**ENTRIES SHOWN:**
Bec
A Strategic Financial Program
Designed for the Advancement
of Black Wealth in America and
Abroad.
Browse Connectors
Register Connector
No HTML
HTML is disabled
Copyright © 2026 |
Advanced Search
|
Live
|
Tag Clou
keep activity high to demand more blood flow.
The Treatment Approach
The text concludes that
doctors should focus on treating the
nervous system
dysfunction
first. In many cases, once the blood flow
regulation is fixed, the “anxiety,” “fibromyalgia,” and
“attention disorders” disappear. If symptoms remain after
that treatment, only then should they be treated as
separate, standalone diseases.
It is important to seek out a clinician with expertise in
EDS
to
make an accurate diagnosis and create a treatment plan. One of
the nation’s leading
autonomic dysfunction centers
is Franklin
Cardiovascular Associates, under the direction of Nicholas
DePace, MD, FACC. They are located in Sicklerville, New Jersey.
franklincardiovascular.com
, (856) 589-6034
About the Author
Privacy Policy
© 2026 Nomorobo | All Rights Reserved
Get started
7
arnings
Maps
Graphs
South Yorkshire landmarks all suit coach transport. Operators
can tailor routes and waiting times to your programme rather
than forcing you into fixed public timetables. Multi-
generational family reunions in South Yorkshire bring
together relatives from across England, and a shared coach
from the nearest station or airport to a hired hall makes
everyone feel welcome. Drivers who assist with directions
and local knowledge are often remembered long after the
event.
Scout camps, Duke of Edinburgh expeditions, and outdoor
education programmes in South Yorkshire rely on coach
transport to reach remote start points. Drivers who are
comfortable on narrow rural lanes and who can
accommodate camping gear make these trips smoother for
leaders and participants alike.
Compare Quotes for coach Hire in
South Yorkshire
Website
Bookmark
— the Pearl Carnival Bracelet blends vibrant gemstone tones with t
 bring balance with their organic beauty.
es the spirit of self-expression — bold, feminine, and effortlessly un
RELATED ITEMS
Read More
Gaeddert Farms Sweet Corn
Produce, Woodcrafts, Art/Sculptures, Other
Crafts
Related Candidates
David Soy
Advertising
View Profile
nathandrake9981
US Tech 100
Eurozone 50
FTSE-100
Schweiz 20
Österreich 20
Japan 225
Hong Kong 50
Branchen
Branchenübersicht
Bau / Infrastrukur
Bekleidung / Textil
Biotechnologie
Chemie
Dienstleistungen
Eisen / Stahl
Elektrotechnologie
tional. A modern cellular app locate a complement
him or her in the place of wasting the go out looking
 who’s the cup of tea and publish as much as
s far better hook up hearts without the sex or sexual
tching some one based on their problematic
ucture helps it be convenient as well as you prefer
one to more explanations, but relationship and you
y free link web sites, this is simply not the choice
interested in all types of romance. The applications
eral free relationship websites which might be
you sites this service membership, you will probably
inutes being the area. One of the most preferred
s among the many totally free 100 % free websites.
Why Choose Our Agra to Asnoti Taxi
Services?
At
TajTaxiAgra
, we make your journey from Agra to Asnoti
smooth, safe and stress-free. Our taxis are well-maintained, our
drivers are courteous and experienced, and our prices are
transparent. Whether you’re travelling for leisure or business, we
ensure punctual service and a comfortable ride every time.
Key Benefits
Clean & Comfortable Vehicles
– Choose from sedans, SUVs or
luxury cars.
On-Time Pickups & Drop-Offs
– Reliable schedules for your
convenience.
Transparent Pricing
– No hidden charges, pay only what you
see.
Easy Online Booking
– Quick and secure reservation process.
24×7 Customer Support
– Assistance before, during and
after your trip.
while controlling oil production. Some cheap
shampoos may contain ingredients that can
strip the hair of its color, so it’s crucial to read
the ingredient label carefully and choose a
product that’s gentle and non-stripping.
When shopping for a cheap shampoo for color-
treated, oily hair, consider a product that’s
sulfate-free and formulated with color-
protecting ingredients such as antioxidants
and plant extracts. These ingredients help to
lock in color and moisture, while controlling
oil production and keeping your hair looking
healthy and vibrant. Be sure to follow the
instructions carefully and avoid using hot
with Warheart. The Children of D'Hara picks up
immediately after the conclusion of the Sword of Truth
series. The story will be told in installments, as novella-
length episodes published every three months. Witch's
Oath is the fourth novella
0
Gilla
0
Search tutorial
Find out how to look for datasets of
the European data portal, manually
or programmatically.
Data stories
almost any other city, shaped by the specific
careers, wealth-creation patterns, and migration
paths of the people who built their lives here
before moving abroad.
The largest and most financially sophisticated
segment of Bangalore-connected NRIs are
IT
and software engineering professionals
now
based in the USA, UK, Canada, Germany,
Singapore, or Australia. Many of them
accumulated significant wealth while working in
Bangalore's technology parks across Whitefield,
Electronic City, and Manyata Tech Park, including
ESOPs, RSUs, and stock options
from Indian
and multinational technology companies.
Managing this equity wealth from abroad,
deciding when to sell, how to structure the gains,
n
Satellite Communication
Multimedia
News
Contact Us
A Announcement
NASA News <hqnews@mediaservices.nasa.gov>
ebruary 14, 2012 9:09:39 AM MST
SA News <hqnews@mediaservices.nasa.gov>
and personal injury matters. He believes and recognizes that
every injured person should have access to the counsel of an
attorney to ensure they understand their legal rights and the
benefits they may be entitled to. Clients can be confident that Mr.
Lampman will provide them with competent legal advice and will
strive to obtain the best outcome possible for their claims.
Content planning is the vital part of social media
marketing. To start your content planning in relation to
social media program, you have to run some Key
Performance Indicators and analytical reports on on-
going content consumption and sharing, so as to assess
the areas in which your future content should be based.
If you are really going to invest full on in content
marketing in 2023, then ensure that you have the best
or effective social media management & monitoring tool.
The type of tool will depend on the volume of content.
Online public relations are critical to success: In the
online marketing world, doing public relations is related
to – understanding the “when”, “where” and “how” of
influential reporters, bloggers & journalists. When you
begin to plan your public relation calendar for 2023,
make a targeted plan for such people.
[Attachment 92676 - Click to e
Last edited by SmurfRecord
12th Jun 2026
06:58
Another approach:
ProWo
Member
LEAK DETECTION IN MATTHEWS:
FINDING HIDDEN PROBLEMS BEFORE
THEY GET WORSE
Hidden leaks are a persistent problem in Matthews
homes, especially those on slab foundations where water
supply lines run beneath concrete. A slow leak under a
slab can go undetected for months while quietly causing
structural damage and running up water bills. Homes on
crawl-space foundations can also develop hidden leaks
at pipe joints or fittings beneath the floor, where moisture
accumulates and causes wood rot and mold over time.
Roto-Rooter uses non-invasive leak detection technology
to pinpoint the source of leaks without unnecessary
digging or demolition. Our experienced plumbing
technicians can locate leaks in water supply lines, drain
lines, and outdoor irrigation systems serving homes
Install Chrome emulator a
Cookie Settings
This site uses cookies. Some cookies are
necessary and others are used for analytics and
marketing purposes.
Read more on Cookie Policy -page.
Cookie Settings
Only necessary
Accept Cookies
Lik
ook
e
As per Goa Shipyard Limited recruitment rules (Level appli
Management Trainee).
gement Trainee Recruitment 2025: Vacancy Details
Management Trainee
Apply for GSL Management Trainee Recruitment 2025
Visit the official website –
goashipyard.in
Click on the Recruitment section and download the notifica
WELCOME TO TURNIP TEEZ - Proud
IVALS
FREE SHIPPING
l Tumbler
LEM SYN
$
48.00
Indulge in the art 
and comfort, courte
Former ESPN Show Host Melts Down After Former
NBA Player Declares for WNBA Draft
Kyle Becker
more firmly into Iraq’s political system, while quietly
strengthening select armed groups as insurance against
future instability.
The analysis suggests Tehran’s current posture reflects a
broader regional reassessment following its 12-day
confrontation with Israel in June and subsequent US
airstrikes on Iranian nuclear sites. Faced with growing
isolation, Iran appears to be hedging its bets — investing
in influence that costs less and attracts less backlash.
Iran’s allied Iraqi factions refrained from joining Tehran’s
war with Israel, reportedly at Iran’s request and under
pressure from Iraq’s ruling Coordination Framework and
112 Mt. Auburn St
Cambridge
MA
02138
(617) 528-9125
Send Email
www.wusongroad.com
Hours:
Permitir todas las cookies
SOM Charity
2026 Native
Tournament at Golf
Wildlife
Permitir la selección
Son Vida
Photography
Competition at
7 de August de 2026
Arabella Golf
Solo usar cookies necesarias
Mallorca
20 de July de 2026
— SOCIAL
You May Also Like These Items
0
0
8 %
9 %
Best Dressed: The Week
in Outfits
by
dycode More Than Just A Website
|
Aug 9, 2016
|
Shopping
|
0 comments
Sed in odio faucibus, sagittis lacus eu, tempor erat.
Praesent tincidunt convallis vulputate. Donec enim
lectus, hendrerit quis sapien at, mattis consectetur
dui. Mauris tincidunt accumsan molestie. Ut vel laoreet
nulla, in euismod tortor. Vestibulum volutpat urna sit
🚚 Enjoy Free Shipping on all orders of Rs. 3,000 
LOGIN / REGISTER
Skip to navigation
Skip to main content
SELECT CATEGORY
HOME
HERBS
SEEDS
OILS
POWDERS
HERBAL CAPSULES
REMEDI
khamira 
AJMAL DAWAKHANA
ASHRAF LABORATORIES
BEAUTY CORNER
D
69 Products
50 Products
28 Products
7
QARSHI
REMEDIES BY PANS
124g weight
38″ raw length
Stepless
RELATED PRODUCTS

**WORK TO BE COMPLETED:**
Copy every line of the listing above that contains the word "tincidunt".

**SOLVED PROBLEM:**
Praesent tincidunt convallis vulputate. Donec enim
dui. Mauris tincidunt accumsan molestie. Ut vel laoreet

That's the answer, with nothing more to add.